[What to do] Quote verbatim every line of text in the items below, keeping their order, and leave the pictures out of your answer.

[Given records]
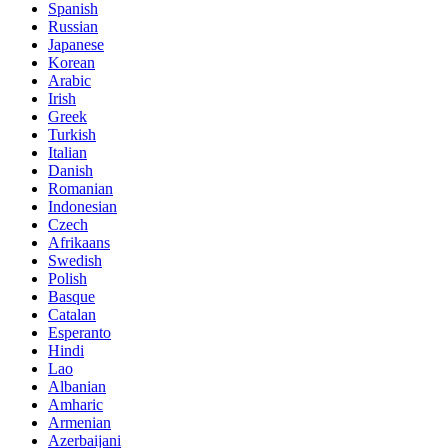
Spanish
Russian
Japanese
Korean
Arabic
Irish
Greek
Turkish
Italian
Danish
Romanian
Indonesian
Czech
Afrikaans
Swedish
Polish
Basque
Catalan
Esperanto
Hindi
Lao
Albanian
Amharic
Armenian
Azerbaijani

[Response to this exercise]
Spanish
Russian
Japanese
Korean
Arabic
Irish
Greek
Turkish
Italian
Danish
Romanian
Indonesian
Czech
Afrikaans
Swedish
Polish
Basque
Catalan
Esperanto
Hindi
Lao
Albanian
Amharic
Armenian
Azerbaijani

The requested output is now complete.